The investigation of shear banding polymer solutions in die extrusion geometry

Abstract

This computational study investigates the shear banding phenomenon of semidilute entangled polymer solutions in an extrusion flow. A recently developed nonequilibrium thermodynamic two-fluid model in which shear banding is associated with stress-induced migration was employed. The interfoam solver of the viscoelastic package RheoTool v.2.0, an open-source toolbox based on OpenFOAM v.4.0, was utilized to solve the free-surface flow problem. The PIMPLE algorithm was used for the pressure-velocity coupling, and the convection terms were discretized using the high-resolution scheme CUBISTA. We gradually increased the uniform inlet velocity to reach the shear banding regime.
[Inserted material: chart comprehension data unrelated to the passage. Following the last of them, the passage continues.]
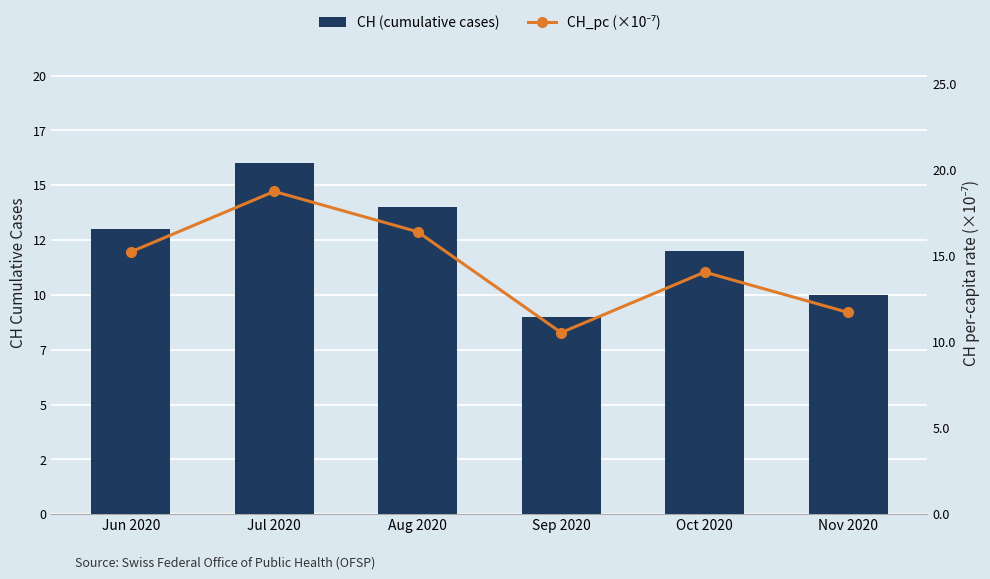

What is the value of the CH_pc (×10⁻⁷) bar at the 4th from the left?

10.5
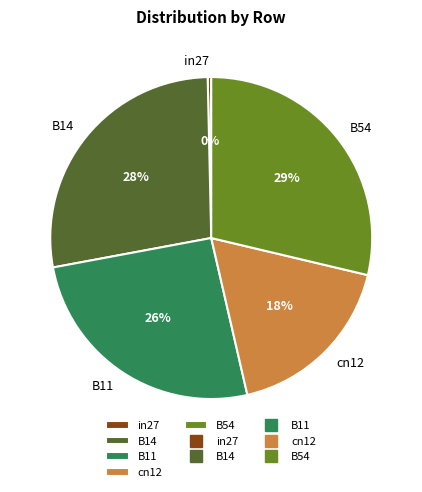

To the nearest percent, what percentage of the pie is B11?

26%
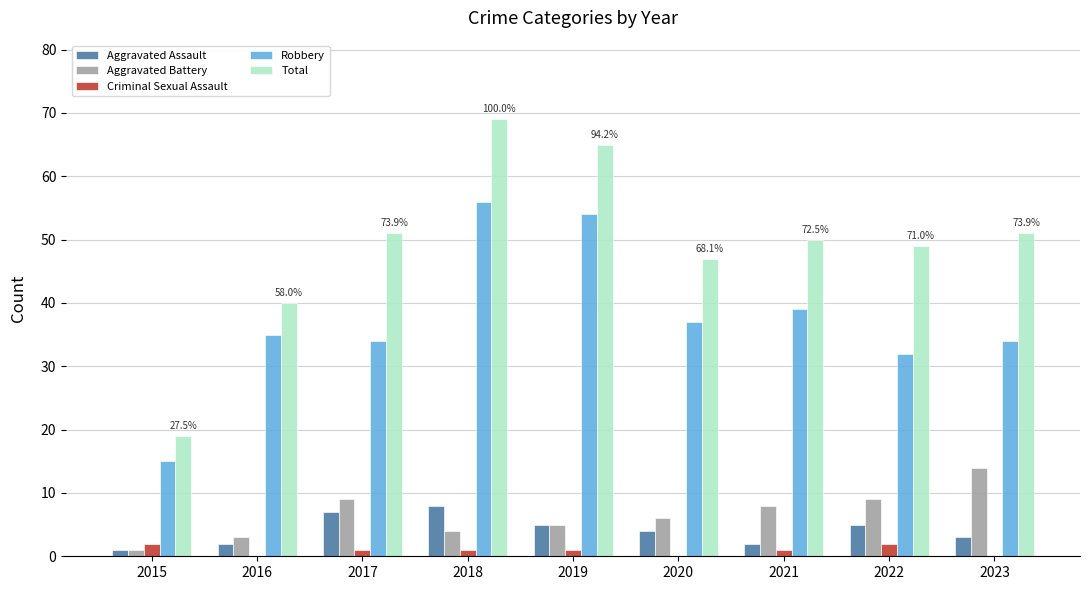

At which label does Robbery reach its peak?

2018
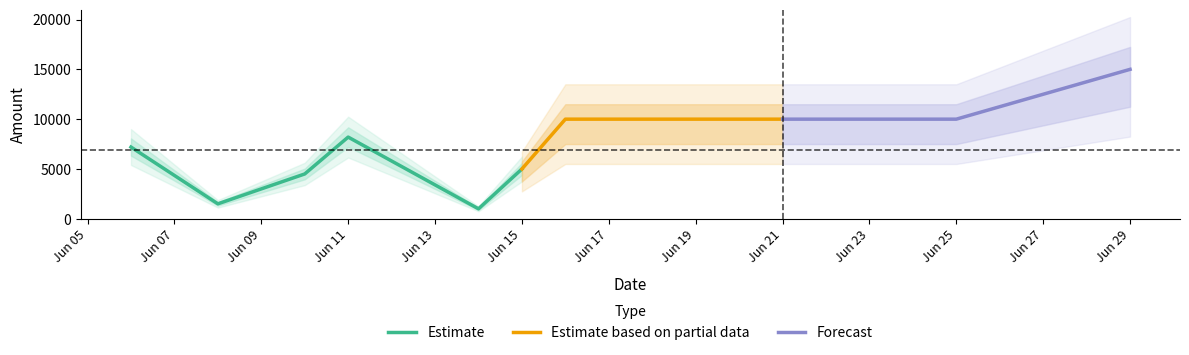

List the labels in order of value, largest first.

2019-06-29, 2019-06-16, 2019-06-21, 2019-06-25, 2019-06-11, 2019-06-06, 2019-06-15, 2019-06-10, 2019-06-09, 2019-06-08, 2019-06-14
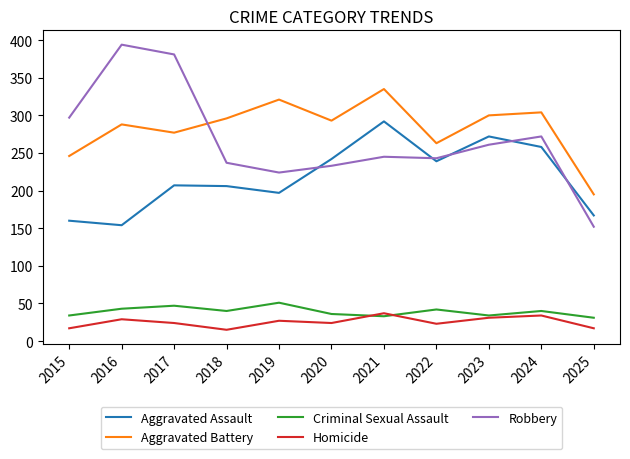

Which category has the highest value in the Aggravated Assault series?

2021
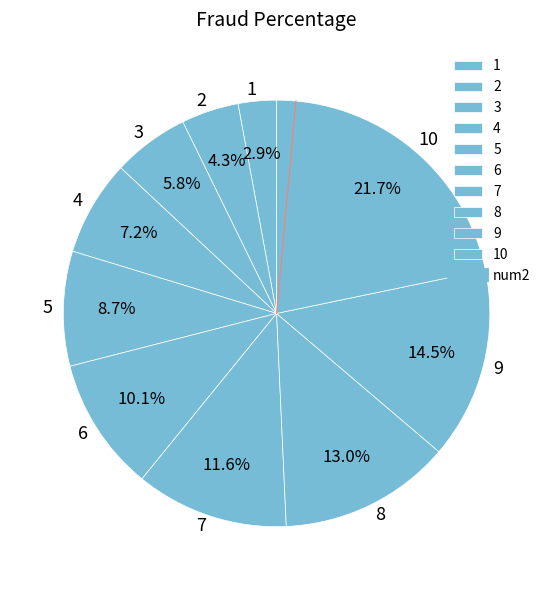

How many slices are in this pie chart?

10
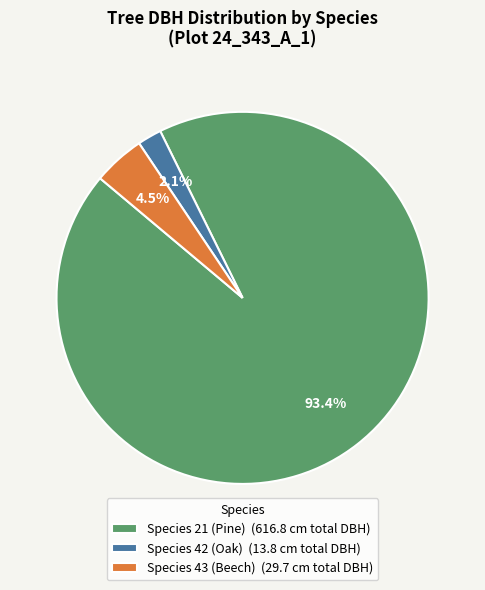

Rank the categories by value from lowest to highest.

Species 42 (Oak) (13.8 cm total DBH), Species 43 (Beech) (29.7 cm total DBH), Species 21 (Pine) (616.8 cm total DBH)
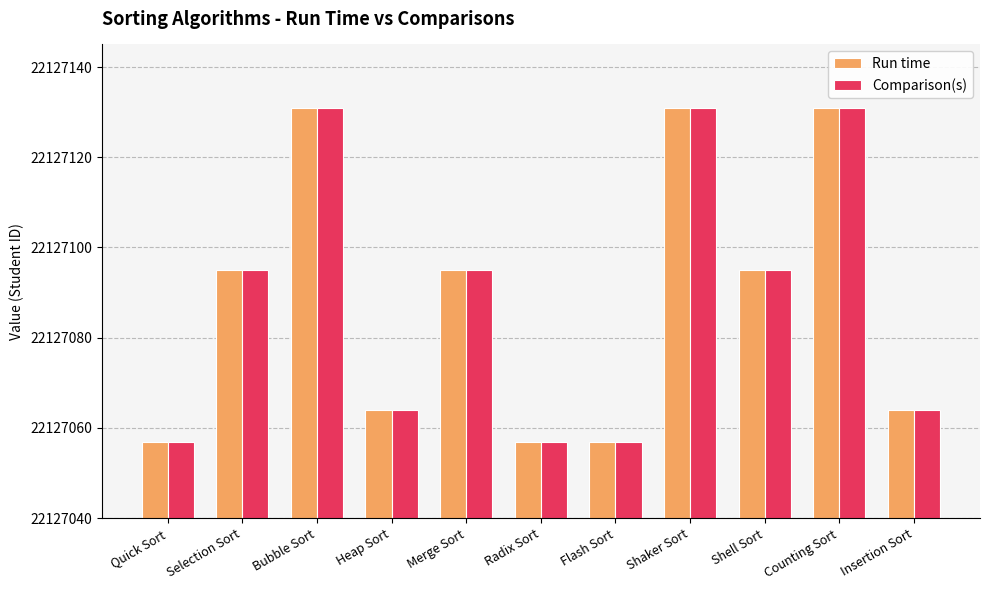

What is the highest value of the Run time series?

22127131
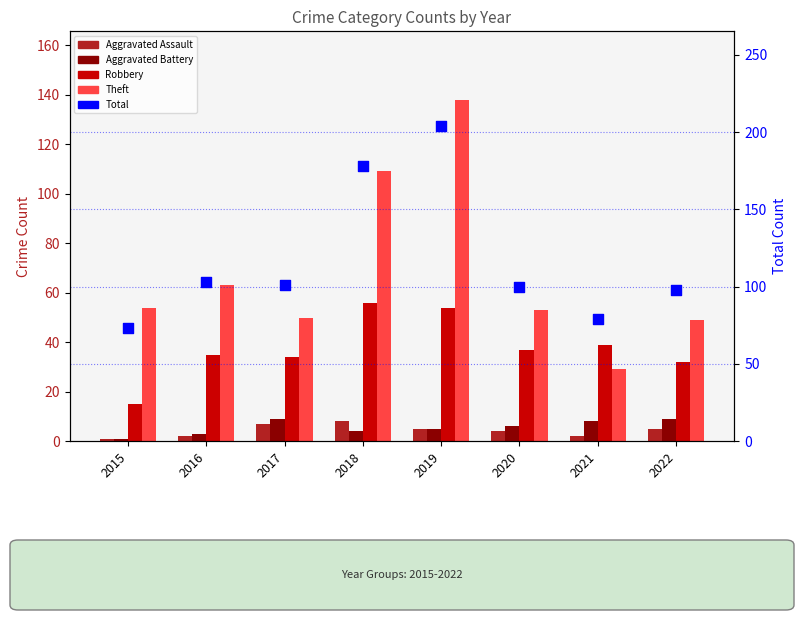

What is the total value across all series at 2015?

144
As observed for the Giesekus model, the extrudate swell ratio initially decreases from the Newtonian case with increasing Deborah number. However, the slope’s subsequent increase is reduced, which may be due to both the impact of shear banding and the use of a single set of relaxation times. The velocity profiles in the die change from parabolic to plug-like while entering into the shear banding regime. At the die exit region where the die wall meets the free surface, the material’s boundary condition is changed from the no-slip surface to free surface, which leads to uniform velocity and stress profiles at the downstream. The polymers are pushed toward the wall in the low-shear-rate regime where Fickian diffusion is dominant. The trend in the shear banding regime is the opposite where the stress-induced migration is dominant. An important observation is that the shear banding effect on the polymer concentration is minor compared to the significant changes occurring in the die expansion region. We suggest using a broader spectrum of relaxation times in future mixed-flow calculations.